It is also known that during the last fifty-one years, the eastern channel into the lagoon has neither become narrower, nor decreased in depth; and as there are numerous small knolls of living coral within it, some change might have been anticipated. Moreover, as the whole reef round the lagoon of this atoll has been converted into land--an unparalleled case, I believe, in an atoll of such large size,--and as the strip of land is for considerable spaces more than half a mile wide--also a very unusual circumstance,--we have the best possible evidence, that Diego Garcia has remained at its present level for a very long period.

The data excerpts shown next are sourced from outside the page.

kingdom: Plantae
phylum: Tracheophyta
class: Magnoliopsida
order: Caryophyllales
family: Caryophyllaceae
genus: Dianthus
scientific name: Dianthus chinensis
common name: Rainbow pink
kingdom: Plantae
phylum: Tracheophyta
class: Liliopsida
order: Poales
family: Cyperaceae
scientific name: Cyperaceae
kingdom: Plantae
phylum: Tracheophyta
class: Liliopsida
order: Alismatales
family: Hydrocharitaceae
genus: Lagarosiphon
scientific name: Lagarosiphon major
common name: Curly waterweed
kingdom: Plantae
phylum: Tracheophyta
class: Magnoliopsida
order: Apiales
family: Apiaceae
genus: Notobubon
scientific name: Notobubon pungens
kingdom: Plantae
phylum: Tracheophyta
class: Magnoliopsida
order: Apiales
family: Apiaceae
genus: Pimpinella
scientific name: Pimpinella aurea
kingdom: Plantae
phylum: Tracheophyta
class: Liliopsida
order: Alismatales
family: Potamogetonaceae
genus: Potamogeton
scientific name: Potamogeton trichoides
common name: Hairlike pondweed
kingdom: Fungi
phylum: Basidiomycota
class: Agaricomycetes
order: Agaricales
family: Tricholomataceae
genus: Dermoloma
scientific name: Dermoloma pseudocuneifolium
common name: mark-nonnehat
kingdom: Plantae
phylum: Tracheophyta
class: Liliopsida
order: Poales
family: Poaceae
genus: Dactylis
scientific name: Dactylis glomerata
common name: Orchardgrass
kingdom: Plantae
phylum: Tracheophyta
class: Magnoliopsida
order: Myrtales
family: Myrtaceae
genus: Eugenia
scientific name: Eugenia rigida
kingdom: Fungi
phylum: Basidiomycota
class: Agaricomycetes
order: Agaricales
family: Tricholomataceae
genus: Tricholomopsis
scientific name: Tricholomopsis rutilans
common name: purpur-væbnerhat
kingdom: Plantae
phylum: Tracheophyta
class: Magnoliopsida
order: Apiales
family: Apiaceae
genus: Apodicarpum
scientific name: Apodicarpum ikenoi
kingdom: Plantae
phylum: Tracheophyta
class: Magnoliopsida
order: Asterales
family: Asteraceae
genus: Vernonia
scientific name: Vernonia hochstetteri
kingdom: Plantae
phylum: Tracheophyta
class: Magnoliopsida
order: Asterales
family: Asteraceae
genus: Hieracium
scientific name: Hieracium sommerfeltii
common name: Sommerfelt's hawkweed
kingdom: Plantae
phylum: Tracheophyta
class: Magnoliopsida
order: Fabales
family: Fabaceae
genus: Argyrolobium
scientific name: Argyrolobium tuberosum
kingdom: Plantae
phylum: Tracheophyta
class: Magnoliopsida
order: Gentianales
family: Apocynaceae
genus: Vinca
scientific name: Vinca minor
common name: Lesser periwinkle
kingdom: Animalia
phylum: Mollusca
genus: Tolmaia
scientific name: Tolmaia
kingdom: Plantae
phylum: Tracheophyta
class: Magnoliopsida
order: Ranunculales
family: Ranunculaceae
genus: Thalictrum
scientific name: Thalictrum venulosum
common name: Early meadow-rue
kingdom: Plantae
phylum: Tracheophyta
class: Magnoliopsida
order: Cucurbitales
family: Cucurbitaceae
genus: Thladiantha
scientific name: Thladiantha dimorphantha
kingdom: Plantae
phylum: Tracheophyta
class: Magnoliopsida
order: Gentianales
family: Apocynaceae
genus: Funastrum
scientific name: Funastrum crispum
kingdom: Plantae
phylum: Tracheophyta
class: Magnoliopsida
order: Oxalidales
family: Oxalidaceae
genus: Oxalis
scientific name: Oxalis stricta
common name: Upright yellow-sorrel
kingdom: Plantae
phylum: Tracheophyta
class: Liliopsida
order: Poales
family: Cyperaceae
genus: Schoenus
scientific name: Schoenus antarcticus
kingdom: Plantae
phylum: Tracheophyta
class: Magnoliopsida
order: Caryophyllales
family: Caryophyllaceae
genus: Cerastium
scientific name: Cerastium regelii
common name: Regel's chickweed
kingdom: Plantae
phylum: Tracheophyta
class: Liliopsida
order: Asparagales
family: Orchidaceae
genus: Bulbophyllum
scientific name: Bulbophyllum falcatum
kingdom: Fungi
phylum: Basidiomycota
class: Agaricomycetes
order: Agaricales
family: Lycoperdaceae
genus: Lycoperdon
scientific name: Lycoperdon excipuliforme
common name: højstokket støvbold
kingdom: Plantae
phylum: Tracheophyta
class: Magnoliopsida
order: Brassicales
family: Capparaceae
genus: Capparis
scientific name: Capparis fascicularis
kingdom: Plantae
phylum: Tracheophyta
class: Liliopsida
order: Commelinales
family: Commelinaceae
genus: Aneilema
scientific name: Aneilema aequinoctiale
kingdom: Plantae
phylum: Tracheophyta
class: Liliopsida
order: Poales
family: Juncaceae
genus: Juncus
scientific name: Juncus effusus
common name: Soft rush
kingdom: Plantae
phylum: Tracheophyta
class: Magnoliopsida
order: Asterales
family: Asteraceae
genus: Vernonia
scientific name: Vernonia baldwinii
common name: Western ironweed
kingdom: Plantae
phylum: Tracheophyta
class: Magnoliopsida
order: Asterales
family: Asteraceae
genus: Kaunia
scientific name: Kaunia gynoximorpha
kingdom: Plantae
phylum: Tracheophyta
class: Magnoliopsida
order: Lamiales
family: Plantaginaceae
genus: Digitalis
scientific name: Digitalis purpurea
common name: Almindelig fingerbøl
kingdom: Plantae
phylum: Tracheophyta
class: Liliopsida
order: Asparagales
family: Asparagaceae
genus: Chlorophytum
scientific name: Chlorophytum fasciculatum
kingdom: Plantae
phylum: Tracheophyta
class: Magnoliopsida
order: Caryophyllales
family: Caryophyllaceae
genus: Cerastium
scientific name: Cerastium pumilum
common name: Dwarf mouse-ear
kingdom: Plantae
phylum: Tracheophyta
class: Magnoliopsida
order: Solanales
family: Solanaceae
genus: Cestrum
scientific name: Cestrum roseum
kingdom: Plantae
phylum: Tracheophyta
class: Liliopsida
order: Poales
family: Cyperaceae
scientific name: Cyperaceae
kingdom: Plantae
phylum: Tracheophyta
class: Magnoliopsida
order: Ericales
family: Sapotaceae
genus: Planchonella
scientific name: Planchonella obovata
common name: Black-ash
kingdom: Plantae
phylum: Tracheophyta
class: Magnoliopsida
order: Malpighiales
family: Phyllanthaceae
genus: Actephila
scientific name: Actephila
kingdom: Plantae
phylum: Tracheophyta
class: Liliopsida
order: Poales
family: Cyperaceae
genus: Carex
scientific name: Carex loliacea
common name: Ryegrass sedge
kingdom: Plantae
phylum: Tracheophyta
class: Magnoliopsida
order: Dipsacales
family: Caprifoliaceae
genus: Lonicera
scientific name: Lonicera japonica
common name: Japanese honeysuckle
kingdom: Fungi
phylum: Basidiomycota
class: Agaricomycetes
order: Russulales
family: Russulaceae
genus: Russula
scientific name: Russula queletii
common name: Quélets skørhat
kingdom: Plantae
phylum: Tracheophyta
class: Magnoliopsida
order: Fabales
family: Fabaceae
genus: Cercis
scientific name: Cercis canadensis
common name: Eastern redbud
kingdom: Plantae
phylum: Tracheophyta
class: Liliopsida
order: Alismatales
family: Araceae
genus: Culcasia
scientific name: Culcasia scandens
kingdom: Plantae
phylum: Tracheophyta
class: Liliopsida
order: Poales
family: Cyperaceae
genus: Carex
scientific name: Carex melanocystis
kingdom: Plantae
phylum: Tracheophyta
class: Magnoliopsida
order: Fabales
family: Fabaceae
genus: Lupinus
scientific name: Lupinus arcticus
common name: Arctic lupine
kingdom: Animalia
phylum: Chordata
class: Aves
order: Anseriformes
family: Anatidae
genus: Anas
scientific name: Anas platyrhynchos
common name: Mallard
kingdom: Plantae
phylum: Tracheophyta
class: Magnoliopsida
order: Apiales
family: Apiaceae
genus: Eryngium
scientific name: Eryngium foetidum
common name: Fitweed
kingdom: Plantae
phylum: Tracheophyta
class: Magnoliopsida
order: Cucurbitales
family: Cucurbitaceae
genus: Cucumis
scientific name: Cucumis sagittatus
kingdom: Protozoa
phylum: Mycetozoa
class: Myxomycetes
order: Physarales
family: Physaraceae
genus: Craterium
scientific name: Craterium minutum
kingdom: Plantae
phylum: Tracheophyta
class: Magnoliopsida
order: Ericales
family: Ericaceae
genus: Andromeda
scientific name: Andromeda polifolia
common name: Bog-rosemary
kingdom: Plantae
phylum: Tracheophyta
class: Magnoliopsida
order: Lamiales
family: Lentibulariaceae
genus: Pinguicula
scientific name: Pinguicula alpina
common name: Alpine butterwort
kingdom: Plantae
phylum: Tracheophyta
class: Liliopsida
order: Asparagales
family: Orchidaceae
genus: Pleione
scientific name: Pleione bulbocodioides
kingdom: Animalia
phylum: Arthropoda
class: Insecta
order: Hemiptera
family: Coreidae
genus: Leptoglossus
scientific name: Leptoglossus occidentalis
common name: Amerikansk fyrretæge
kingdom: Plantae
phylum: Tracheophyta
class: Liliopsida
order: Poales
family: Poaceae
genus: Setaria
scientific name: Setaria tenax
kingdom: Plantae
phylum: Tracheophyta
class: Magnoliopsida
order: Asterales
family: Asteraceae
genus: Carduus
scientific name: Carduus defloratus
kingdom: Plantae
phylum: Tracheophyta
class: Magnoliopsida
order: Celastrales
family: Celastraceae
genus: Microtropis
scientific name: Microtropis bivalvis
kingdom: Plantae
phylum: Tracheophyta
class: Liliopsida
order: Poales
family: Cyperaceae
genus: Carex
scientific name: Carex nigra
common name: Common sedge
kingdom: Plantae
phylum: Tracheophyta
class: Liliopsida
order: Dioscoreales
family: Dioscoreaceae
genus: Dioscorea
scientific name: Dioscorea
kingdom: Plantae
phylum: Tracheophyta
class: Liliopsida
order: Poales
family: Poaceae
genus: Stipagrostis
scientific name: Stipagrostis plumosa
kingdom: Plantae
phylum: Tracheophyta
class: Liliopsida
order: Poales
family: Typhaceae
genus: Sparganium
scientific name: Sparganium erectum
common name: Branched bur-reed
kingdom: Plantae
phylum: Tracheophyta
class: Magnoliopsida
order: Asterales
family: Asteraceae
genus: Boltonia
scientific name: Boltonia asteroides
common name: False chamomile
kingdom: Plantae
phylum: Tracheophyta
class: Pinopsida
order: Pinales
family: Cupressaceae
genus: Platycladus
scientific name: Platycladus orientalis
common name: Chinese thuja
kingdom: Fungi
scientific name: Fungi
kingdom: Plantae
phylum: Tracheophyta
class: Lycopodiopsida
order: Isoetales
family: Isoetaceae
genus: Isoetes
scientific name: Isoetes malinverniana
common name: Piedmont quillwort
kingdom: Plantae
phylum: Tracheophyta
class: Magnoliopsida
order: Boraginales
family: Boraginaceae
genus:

With this fact, and with the knowledge that no sensible change has taken place during eighty years in the coral-knolls, and considering that every single reef has reached the surface in other atolls, which do not present the smallest appearance of being older than Diego Garcia and Peros Banhos, and which are placed under the same external conditions with them, one is led to conclude that these submerged reefs, although covered with luxuriant coral, have no tendency to grow upwards, and that they would remain at their present levels for an almost indefinite period.
From the number of these knolls, from their position, size, and form, many of them being only one or two hundred yards across, with a rounded outline, and precipitous sides,--it is indisputable that they have been formed by the growth of coral; and this makes the case much more remarkable. In Peros Banhos and in the Great Chagos Bank, some of these almost columnar masses are 200 feet high, and their summits lie only from two to eight fathoms beneath the surface; therefore, a small proportional amount more of growth would cause them to attain the surface, like those numerous knolls, which rise from an equally great depth within the Maldiva atolls. We can hardly suppose that time has been wanting for the upward growth of the coral, whilst in Diego Garcia, the broad annular strip of land, formed by the continued accumulation of detritus, shows how long this atoll has remained at its present level. We must look to some other cause than the rate of growth; and I suspect it will be found in the reefs being formed of different species of corals, adapted to live at different depths.
The Great Chagos Bank is situated in the centre of the Chagos Group, and the Pitt and Speaker Banks at its two extreme points. These banks resemble atolls, except in their external rim being about eight fathoms submerged, and in being formed of dead rock, with very little living coral on it: a portion nine miles long of the annular reef of Peros Banhos atoll is in the same condition. These facts, as will hereafter be shown, render it very probable that the whole group at some former period subsided seven or eight fathoms; and that the coral perished on the outer margin of those atolls which are now submerged, but that it continued alive, and grew up to the surface on those which are now perfect. If these atolls did subside, and if from the suddenness of the movement or from any other cause, those corals which are better adapted to live at a certain depth than at the surface, once got possession of the knolls, supplanting the former occupants, they would exert little or no tendency to grow upwards. To illustrate this, I may observe, that if the corals of the upper zone on the outer edge of Keeling atoll were to perish, it is improbable that those of the lower zone would grow to the surface, and thus become exposed to conditions for which they do not appear to be adapted. The conjecture, that the corals on the submerged knolls within the Chagos atolls have analogous habits with those of the lower zone outside Keeling atoll, receives some support from a remark by Captain Moresby, namely, that they have a different appearance from those on the reefs in the Maldiva atolls, which, as we have seen, all rise to the surface: he compares the kind of difference to that of the vegetation under different climates. I have entered at considerable length into this case, although unable to throw much light on it, in order to show that an equal tendency to upward growth ought not to be attributed to all coral-reefs,--to those situated at different depths,--to those forming the ring of an atoll or those on the knolls within a lagoon,--to those in one area and those in another.